Werner Poewe; Alberto J. Espay

Disclosures

Brain. 2020;143(8):2332-2335. 

In This Article

On the Severity and Progression of Motor Features in Untreated Parkinson's Disease

Previous attempts to characterize the 'natural history' of Parkinson's disease have relied on data from the pre-levodopa era (Poewe and Wenning, 1998), most notably in the seminal study by Margaret 'Peggy' Hoehn and Melvin Yahr describing the progression and mortality in a cohort of patients with 'primary parkinsonism' followed at the Columbia-Presbyterian Medical Centre in New York (Hoehn and Yahr, 1967). Using their now famous Hoehn and Yahr staging system for Parkinson's disease severity, they found that almost one-third of 271 subjects never treated by yet-unavailable levodopa had become severely disabled (Hoehn and Yahr stages 4 or 5) or had died after only 5 years of disease duration; this figure rose beyond 80% at 15 years. Although these data may have overestimated the malignancy of pre-levodopa Parkinson's disease progression by including patients who today would have been diagnosed with other parkinsonian syndromes such as multiple system atrophy or progressive supranuclear palsy, the study by Cilia and colleagues seems to confirm the conclusions of Hoehn and Yahr. Using current diagnostic criteria in patients with a mean of 7 years after symptom onset minimized chances of diagnostic misclassification. This untreated 'modern pre-levodopa era' cohort had a mean Hoehn and Yahr stage of 3 at baseline, with 40% of patients already exhibiting postural instability and falls (Cilia etal., 2020).

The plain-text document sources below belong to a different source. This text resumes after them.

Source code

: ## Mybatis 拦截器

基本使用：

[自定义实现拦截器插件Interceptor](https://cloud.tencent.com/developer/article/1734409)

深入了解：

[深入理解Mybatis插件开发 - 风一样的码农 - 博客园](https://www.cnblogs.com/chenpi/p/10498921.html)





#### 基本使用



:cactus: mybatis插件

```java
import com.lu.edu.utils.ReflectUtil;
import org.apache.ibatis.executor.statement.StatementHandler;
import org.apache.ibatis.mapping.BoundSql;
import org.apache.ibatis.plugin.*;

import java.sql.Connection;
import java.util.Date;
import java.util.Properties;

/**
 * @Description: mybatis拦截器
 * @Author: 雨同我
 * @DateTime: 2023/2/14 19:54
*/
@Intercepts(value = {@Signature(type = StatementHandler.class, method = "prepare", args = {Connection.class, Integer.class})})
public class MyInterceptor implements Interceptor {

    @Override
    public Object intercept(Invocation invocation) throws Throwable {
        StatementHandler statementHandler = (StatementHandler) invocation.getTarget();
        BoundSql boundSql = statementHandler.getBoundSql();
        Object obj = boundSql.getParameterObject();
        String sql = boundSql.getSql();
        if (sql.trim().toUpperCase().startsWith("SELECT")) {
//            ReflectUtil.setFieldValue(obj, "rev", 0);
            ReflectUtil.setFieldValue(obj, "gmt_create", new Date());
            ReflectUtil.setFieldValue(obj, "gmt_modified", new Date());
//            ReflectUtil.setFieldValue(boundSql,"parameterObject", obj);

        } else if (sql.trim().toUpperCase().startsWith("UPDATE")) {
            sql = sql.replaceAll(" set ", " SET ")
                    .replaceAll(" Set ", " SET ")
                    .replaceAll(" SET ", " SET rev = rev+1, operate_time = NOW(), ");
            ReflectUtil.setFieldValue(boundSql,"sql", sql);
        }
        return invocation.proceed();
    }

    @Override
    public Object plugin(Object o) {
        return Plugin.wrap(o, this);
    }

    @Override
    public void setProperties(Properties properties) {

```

Using linear regression to quantify the contribution of disease duration to worsening motor function and model progression of UPDRS scores during the untreated period, Cilia and colleagues calculated a progression rate of UPDRS motor scores of 3.3 points per year. This is just above the annual decline of 2.4 points/year in the motor section (part 3) of the revised MDS-UPDRS scale, calculated from 5-year data of initially naïve but subsequently treated patients enrolled in the Parkinson's Progression Markers Initiative study (Holden etal., 2018).